The ink and colour on silk album leaves, each measuring 15½ x 16in (40 x 41cm), are believed to be part of the Compendium of Birds album, a monumental natural history work depicting 360 birds and lengthy texts completed c.1721 that left the palace collection in the early 20th century.
These six works depicting chickens (symbol of fidelity and punctuality in Chinese culture) came for sale from a Scottish private collection by descent from Charles Blair (1856-1943), owner of a tea plantation in Ceylon.
They were possibly acquired by Blair while in Singapore between 1928-32.
Estimated at £5000-8000 but sold at £130,000 was an early copy of Aphorisms from the Familiar Instructions of Shengzu, the Emperor Ren, the two-volume work on the life and times of the Kangxi emperor (also known by his temple name Shengzu) edited and published in 1730 by his fourth son and heir Yongzheng.
Imperial Manchurian literature rarely appears on the market. This copy (one of just three known examples of the Yongzheng edition) has burn marks consistent with its removal from the ashes of the Yuanmingyuan (Old Summer Palace) and numerous annotations to the covers, indicating that it was treasured and well-studied upon its arrival in the West.
The leading Orientalist scholar Alexander George Ellis (1851-1942) owned it from 1904.
Estimated at £30,000-50,000 but sold at £180,000 by Woolley & Wallis in Salisbury on November 12 were a dozen leaves from another of the great Qing publishing projects, the Huang Chao Li Qi Tu Shi (The Illustrated Regulations for Ceremonial Paraphernalia of the Present Dynasty).
As many as 27 court painters and calligraphers worked on this mammoth project to document the codes and procedures of the Qing court.
These ink, colour and gilt on silk illustrations with explanatory text are thought to be from the original version kept in the Yuanmingyuan.
They were acquired by the father of the vendor in the 1950s directly from the family of Captain William Gordon Chalmers (1835-68) who served in the Second Opium War.
Also in Salisbury, £50,000 was bid for a Qianlong red and black lacquer tea bowl carved with one of the emperor’s favourite poems, Sanqing Cha (Three Purity Tea), and dated to the bingyin year corresponding to 1746.
Another from the set, probably used at imperial tea ceremonies held during New Year celebrations, had sold for £60,000 at Sotheby’s in London six days earlier.
Confirming a strong Asian Art in London series for the UK’s ‘secondary’ salerooms, the previous week had included the £380,000 charity shop find: a Qianlong famille rose ‘poem’ wall vase sold at Sworders on November 8 (see last week’s front page, ATG No 2417).

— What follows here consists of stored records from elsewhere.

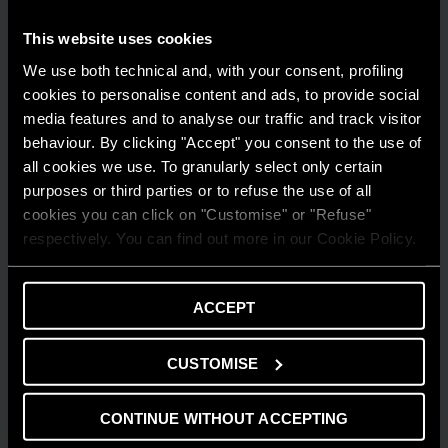
This website uses cookies
We use both technical and, with your consent, profiling
cookies to personalise content and ads, to provide social
media features and to analyse our traffic and track visitor
behaviour. By clicking "Accept" you consent to the use of
all cookies we use. To granularly select only certain
purposes or third parties or to refuse the use of all
cookies you can click on "Customise" or "Refuse"
respectively. You can find out more in our Cookie Policy.
ACCEPT
CUSTOMISE
CONSIGLI E SOLUZIONI
Comprendere la flessibilità energetica in
CONTINUE WITHOUT ACCEPTING
ambito residenziale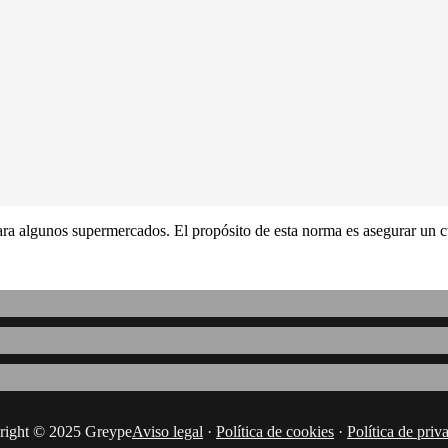
ara algunos supermercados. El propósito de esta norma es asegurar un c
right © 2025 Greype
Aviso legal
·
Política de cookies
·
Política de priv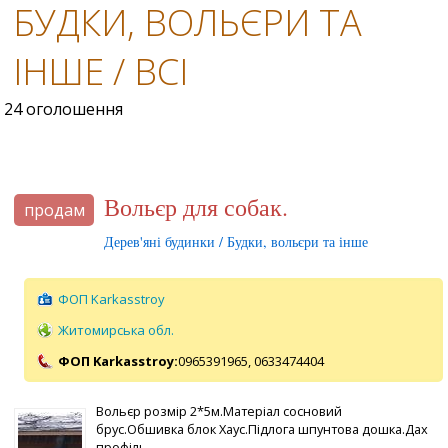
БУДКИ, ВОЛЬЄРИ ТА
ІНШЕ / ВСІ
24 оголошення
Вольєр для собак.
продам
Дерев'яні будинки / Будки, вольєри та інше
ФОП Karkasstroy
Житомирська обл.
ФОП Karkasstroy:
0965391965,
0633474404
Вольєр розмір 2*5м.Матеріал сосновий
брус.Обшивка блок Хаус.Підлога шпунтова дошка.Дах
профіль.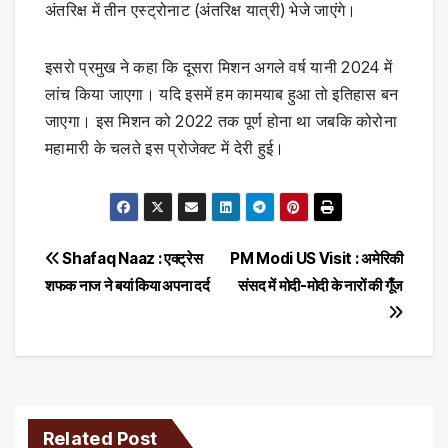
अंतरिक्ष में तीन एस्ट्रोनाट (अंतरिक्ष यात्री) भेजे जाएंगे।
इसरो प्रमुख ने कहा कि दूसरा मिशन अगले वर्ष यानी 2024 में
लांच किया जाएगा। यदि इसमें हम कामयाब हुआ तो इतिहास बन
जाएगा। इस मिशन को 2022 तक पूर्ण होना था जबकि कोरोना
महामारी के चलते इस प्रोजेक्ट में देरी हुई।
Post
Shafaq Naaz : एक्ट्रेस
PM Modi US Visit : अमेरिकी
शफक नाज ने बयां किया अपना दर्द
संसद में मोदी-मोदी के नारों की गूँज
navigation
Related Post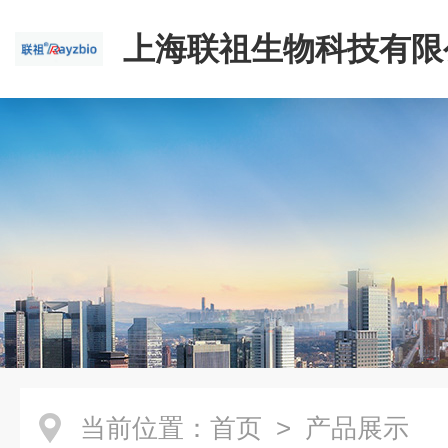
上海联祖生物科技有限
当前位置：
首页
> 产品展示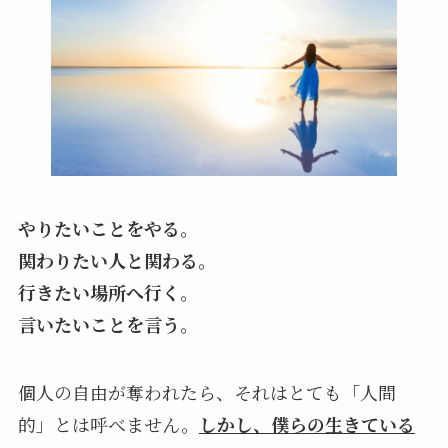
やりたいことをやる。
関わりたい人と関わる。
行きたい場所へ行く。
言いたいことを言う。
個人の自由が奪われたら、それはとても「人間
的」とは呼べません。
しかし、僕らの生きている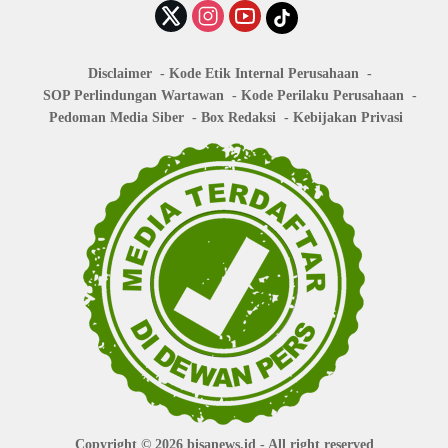
Disclaimer
Kode Etik Internal Perusahaan
SOP Perlindungan Wartawan
Kode Perilaku Perusahaan
Pedoman Media Siber
Box Redaksi
Kebijakan Privasi
Copyright © 2026
bisanews.id
- All right reserved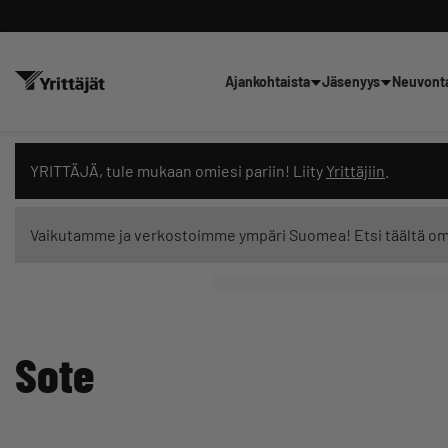
Ajankohtaista
Jäsenyys
Neuvont
Hae sivustolta tai kysy suoraan 
YRITTÄJÄ, tule mukaan omiesi pariin! Liity
Yrittäjiin
.
Vaikutamme ja verkostoimme ympäri Suomea! Etsi täältä o
Suodata hakutuloksia: näytä kaikki sisältö
Sote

A spectacular blue and white flask sold for €610,000 (£525,000) at Sheppard’s in Durrow, Co Laois, on November 7.
Like other vessels from the early Ming, the latter was directly inspired by Islamic prototypes (probably a metal or leather work canteen) and painted with characteristic ‘heaping and piling’ cobalt designs of leaf scroll, flower heads and a central raised roundel depicting an arabesque Islamic star.
The two small loop handles on the shoulder would originally have held rings while a cover was chained to the neck. Only a Yongle (1403-25) flask from the Qing court collection in the Palace Museum, Beijing, has all elements intact.
A common feature to all similar pieces is a circular recess to the flat, unglazed side designed to lessen the danger of warping during firing.
A comparable example from a Swedish collection was sold for just over £1.1m at Christie’s in 2007 but went unsold when reoffered in Hong Kong in 2014 with hopes of HK$20m-30m.
Sheppard’s flask, just under 20in (50cm) high, came for sale from a Cork family who had taken it to a charity valuation day at Blarney Castle hopeful of a valuation of a few thousand euros.
The estimate had been €80,000-120,000 and – as with many of the items mentioned in this report –potential bidders had been asked to pay a substantial deposit. The buyer was from mainland China.
All prices were subject to buyer’s premium of 25% with the exception of Sheppard’s, where a 20% premium was charged.